But this is the red plain upon which I work, and this is why I like working in the genre. It hasn’t even begun to be tapped for story potential.

I really believe this. Westerns have been around as long as the Old West itself, since Ned Buntline. And I am telling you we have just begun to scratch the surface as far as story potential goes.

We haven’t even begun.

6 Replies to “Doorway to the Past: The Bush Knob Massacre and the Larn Wall”

  1. My dad, who was born in 1896, ran sheep in Wyoming. He had some interesting stories about cow re-branding.

    I thought I would share a family story with you. My dad married a widow with two half-grown daughters some time in his younger years, long before he married my mom. He had another daughter with the widow, bringing their ranch population up to 3 daughters and 3 adults, counting the one hired hand.

    One autumn, my dad, the hired hand, and his first wife were a bit late bringing the sheep down to winter pasture. So he sent the wife and the hired hand down to the railroad with the stock they were selling that year. They were supposed to meet the train, sell the stock, and then come back to help him move the rest of the flock back down to the main ranch.

    The wife and the hired hand sold the stock, jumped on the train and left my dad stranded with the bulk of the sheep with only a sheepherder’s teepee for shelter (http://www.blackfootcanvas.com/sheepherder-tepee-tents.htm). My dad’s wasn’t quite as fancy as the one at the website– no windows and the front door shut by way of four enormous clips, like the kind of thing you find on the end of a dog leash, only about 5 inches long.

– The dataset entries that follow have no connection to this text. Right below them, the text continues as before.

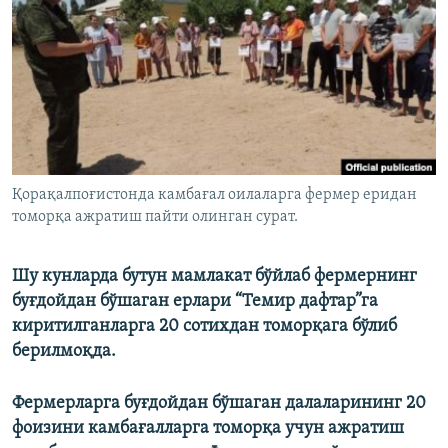
Қорақалпоғистонда камбағал оилаларга фермер еридан
томорқа ажратиш пайти олинган сурат.
Шу кунларда бутун мамлакат бўйлаб фермернинг
буғдойдан бўшаган ерлари “Темир дафтар”га
киритилганларга 20 сотихдан томорқага бўлиб
берилмоқда.
Фермерларга буғдойдан бўшаган далаларининг 20
фоизини камбағалларга томорқа учун ажратиш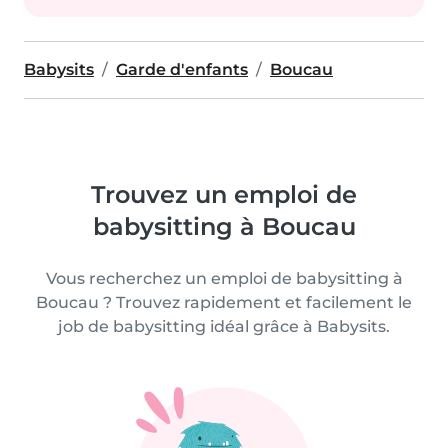
Babysits
Garde d'enfants
Boucau
Trouvez un emploi de
babysitting à Boucau
Vous recherchez un emploi de babysitting à
Boucau ? Trouvez rapidement et facilement le
job de babysitting idéal grâce à Babysits.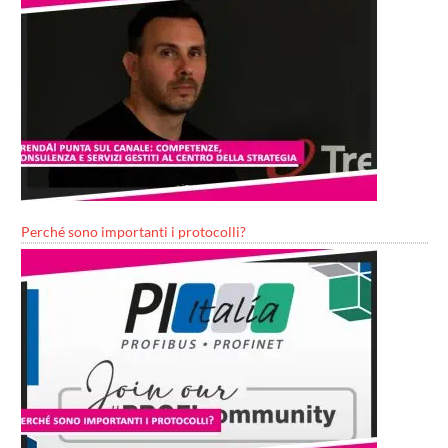
Perché sono importanti i protocolli?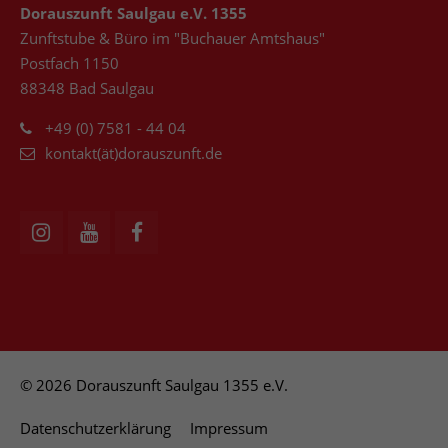
Dorauszunft Saulgau e.V. 1355
Zunftstube & Büro im "Buchauer Amtshaus"
Postfach 1150
88348 Bad Saulgau
+49 (0) 7581 - 44 04
kontakt(ät)dorauszunft.de
© 2026 Dorauszunft Saulgau 1355 e.V.
Datenschutzerklärung
Impressum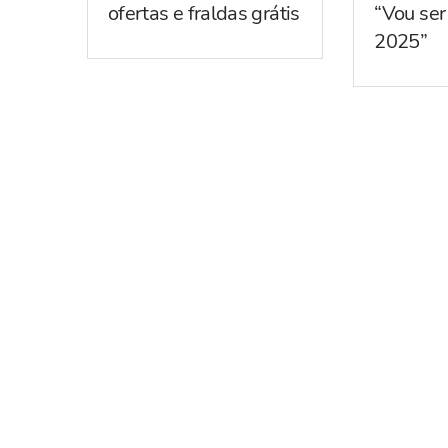
ofertas e fraldas grátis
“Vou se
2025”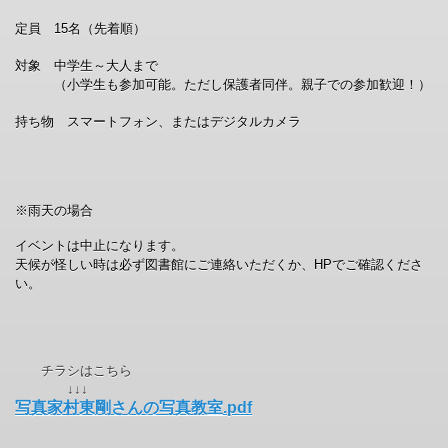
定員 15名（先着順）
対象 中学生～大人まで
（小学生も参加可能。ただし保護者同伴。親子での参加歓迎！）
持ち物 スマートフォン、またはデジタルカメラ
※雨天の場合
イベントは中止になります。
天候が怪しい時は必ず図書館にご連絡いただくか、HPでご確認くださ
い。
チラシはこちら
↓↓↓
写真家村東剛さんの写真教室.pdf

    For one guy to move a few hundred sheep with only his horse and a couple of dogs for help was a painful undertaking. To make matters worse, my dad got snowed in somewhere between autumn pasture and winter pasture and didn’t make it home with the rest of the sheep until spring. I figure the only reason he survived the winter is because he was made of stubborn packaged in muscle and sinew. And nota bene– this means the 3 girls, two young teens and one preteen, spent all that winter alone at the ranch with no idea of what had happened to the adults.

    I think this was mid 1920s. Modern life took a while to catch up to Wyoming. It was still certainly the Wild West in the 20s and for a few more decades after.

    1. That is a fascinating story and I want to thank you very much for sharing it with me. And don’t be surprised if I steal it for an upcoming Haxan story, it is superb.

      But this is the kind of thing I like, these kinds of stories. This is the real west, not some whitewashed view. Thanks again for sharing this, I really do appreciate it. 🙂

      1. I’m sure my dad would love this story of his to be part of Haxan. He loved Westerns, Sci Fi and weird fiction very much.

  2. Survival and toughness and raw brutality of natural elements and those moving through who did NOT wish you well and spilled your blood and that of your family: these aspects of the “Old West” certainly deserve your writerly attention. We need to know these truths about ourselves.